Entertainment

Theatre review: Abortion referendum gives brilliantly played early Friel a certain topicality

Ruby Campbell and Thomas Finnegan in Brian Friel's Winners at the Lyric
Ruby Campbell and Thomas Finnegan in Brian Friel's Winners at the Lyric Ruby Campbell and Thomas Finnegan in Brian Friel's Winners at the Lyric

REVIEW

Lovers: Winners And Losers

Lyric theatre

Belfast

BRIAN Friel’s early work Lovers: Winners and Losers, played brilliantly at the Lyric theatre on Wednesday night, still resonates. Not just because the question of how we achieve and lose love fascinates us, but because this 1960s double bill has a certain topicality.

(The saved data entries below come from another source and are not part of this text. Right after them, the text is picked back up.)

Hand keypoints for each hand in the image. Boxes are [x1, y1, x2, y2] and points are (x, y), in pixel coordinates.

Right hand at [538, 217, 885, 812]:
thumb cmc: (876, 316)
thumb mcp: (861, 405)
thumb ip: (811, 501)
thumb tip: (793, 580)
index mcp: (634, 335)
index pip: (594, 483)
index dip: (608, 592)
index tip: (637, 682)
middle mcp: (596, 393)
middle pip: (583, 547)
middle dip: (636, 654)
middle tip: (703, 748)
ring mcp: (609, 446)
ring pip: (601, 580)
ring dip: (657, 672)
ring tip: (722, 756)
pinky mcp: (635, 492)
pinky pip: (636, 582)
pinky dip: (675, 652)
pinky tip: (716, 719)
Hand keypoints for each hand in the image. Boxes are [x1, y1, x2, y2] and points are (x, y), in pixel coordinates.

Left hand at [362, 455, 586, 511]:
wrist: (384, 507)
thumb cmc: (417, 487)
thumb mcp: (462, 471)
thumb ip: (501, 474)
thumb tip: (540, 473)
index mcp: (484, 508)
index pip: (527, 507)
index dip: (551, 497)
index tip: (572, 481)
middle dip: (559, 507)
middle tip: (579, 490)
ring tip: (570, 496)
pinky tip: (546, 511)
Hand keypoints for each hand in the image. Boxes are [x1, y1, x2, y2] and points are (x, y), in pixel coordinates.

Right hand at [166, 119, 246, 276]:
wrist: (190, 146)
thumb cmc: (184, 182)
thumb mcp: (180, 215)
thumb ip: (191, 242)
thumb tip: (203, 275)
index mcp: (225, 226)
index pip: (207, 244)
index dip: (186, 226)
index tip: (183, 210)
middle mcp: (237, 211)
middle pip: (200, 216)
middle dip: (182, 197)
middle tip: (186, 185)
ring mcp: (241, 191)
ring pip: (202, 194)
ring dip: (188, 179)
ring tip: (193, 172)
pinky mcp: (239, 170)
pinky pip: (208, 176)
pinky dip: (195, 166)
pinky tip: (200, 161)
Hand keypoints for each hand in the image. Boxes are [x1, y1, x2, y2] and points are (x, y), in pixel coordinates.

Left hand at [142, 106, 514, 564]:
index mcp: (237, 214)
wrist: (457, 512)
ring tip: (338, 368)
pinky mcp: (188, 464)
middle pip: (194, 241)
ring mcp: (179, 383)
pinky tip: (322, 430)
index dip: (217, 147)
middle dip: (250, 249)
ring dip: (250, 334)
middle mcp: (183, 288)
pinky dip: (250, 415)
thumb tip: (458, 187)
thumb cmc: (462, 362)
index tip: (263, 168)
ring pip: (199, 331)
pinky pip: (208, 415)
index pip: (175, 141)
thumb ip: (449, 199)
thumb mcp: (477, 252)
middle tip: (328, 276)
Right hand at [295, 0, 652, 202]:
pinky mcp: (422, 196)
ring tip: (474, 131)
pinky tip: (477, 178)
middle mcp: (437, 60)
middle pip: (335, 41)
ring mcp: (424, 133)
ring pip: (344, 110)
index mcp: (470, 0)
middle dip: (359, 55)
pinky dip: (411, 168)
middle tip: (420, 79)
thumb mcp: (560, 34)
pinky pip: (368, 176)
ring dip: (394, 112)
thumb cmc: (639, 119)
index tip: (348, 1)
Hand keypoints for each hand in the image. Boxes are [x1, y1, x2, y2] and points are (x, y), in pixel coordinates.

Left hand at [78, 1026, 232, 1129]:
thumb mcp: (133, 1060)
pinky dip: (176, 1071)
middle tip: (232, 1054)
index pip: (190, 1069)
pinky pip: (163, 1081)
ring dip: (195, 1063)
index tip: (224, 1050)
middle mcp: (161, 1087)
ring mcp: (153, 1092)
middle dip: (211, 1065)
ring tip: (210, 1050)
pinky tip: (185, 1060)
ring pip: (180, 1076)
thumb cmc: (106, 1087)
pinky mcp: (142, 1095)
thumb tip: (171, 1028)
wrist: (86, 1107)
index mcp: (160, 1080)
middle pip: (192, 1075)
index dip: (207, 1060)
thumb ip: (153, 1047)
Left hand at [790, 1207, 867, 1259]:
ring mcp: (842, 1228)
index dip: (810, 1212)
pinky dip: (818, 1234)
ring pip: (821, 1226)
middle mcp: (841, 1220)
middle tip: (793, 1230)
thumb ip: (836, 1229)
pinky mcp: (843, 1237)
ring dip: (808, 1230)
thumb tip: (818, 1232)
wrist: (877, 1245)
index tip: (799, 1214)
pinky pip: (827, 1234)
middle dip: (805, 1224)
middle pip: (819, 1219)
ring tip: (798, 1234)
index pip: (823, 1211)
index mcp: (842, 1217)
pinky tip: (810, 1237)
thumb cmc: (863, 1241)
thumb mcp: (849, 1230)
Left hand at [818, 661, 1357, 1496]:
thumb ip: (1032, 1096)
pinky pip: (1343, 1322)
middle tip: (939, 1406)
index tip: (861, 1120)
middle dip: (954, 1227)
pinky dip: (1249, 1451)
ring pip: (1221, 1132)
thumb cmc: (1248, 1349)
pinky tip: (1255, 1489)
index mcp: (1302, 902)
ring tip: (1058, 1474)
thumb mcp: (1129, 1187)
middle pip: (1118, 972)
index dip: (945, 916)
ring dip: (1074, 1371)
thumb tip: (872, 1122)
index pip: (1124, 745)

Margaret (the outstanding Ruby Campbell) is newly pregnant, about to marry Joseph, the father of her baby. If their psychology is anything to go by, disaster lies ahead.

Revising for their final exams on a beautiful hill above Ballymore, they’re on top of the world. Or she is – verbally manic, skittish, gorgeous – while he wants to get on, get a degree.

Perhaps we shouldn’t be too distracted by the Republic’s vote on the eighth amendment and abortion law, although clearly a question is raised.

The teenagers just want to remove the disapproval, mock-shooting the teachers, nuns, priests, neighbours in their way.

Friel deploys tragic dramatic irony to impressive effect. Two narrators let us know, as if delivering a TV news item, the couple’s fate. It’s not good, ending in a watery grave. And although we have seen the pain and arguments as the pair work out their futures, we don’t know exactly what happened.

Of course, one of Brian Friel’s great themes is missed dreams. His other thing is language, colloquial and otherwise. In the hilarious but equally poignant second drama about Andy and Hanna, a late middle-aged couple hobbled by her controlling, ultra-religious mum, we have a Chekhov short story.

The hilarity of the pair making out on the sofa while loudly reciting poetry to persuade mother upstairs they’re not doing anything got snorts of laughter. Yet Charlie Bonner’s account of Andy’s predicament was poignant. At the end, we saw behind him the shiny young lovers with their fixed future.

Emma Jordan’s direction was nuanced. Ciaran Bagnall’s set was clever, a kind of platform atop a dark scene at the start, like the sunlit conscious mind above the all-powerful subconscious.

We don’t escape the psyche, don’t easily sidestep religion or what Andy dubs “the Rosary caper” either, and there are no real winners in these relationships.